Physicochemical and antimicrobial properties of chitosan composite films incorporated with glycerol monolaurate and nano-TiO2

Abstract

Antimicrobial composite films for active food packaging were developed based on chitosan, glycerol monolaurate (GML), and nano-TiO2. The rheological, morphological, physical, and antimicrobial properties of chitosan-based composite films doped with GML and nano-TiO2 were investigated. All film-forming solutions showed typical pseudoplastic properties, and the viscosity of film-forming solutions increased after the addition of GML. The chitosan films incorporated with GML were transparent, and the transparency of films decreased after adding nano-TiO2. The chitosan-TiO2 composite film containing 1.5% GML exhibited the highest UV–vis barrier properties.

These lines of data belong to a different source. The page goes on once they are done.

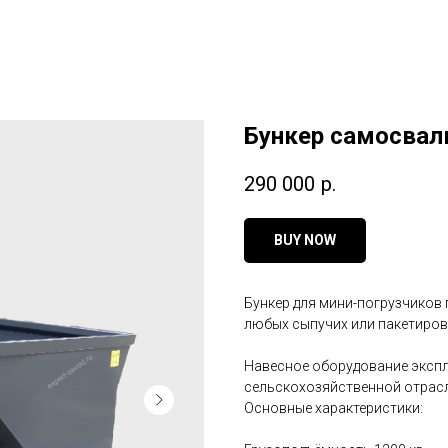
Бункер самосва
290 000
р.
BUY NOW
Бункер для мини-погрузчиков 
любых сыпучих или пакетиров
Навесное оборудование экспл
сельскохозяйственной отрасл
Основные характеристики: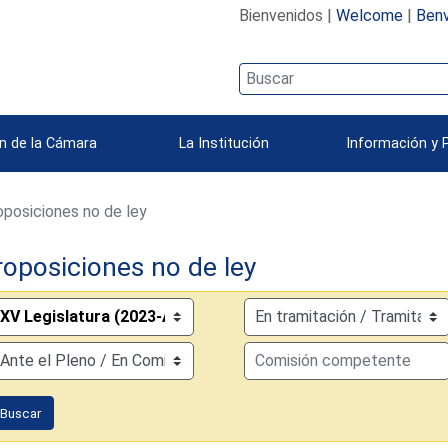
Bienvenidos |
Welcome
|
Benv
n de la Cámara
La Institución
Información y 
posiciones no de ley
roposiciones no de ley
Buscar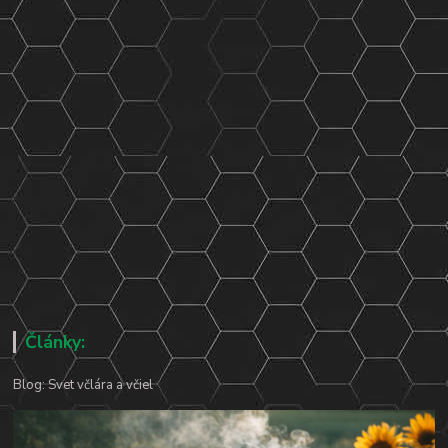
Články:
Blog: Svet včlára a včiel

Scanning electron microscopy images showed that the surface of films containing GML presented a rough structure, and the changes in the microstructure of films were also confirmed by the results obtained using atomic force microscopy. The addition of GML and nano-TiO2 improved the water-resistance and the barrier properties of the chitosan film. Increasing the GML content resulted in increased water contact angle and decreased the permeability of water vapor, oxygen, and carbon dioxide of composite films. Moreover, the incorporation of GML reduced the tensile strength of composite films. Fourier transform infrared spectroscopy and X-ray diffraction indicated that the interaction among chitosan, GML, and nano-TiO2 could be established through non-covalent bonds. Notably, chitosan-based composite films doped with GML and nano-TiO2 exhibited strong antimicrobial activity, and the film containing 1.5% GML was the most effective. The structure of bacterial cells was injured by the composite films. Overall, the developed composite films exhibited excellent functional properties and could be potential targets for bioactive packaging.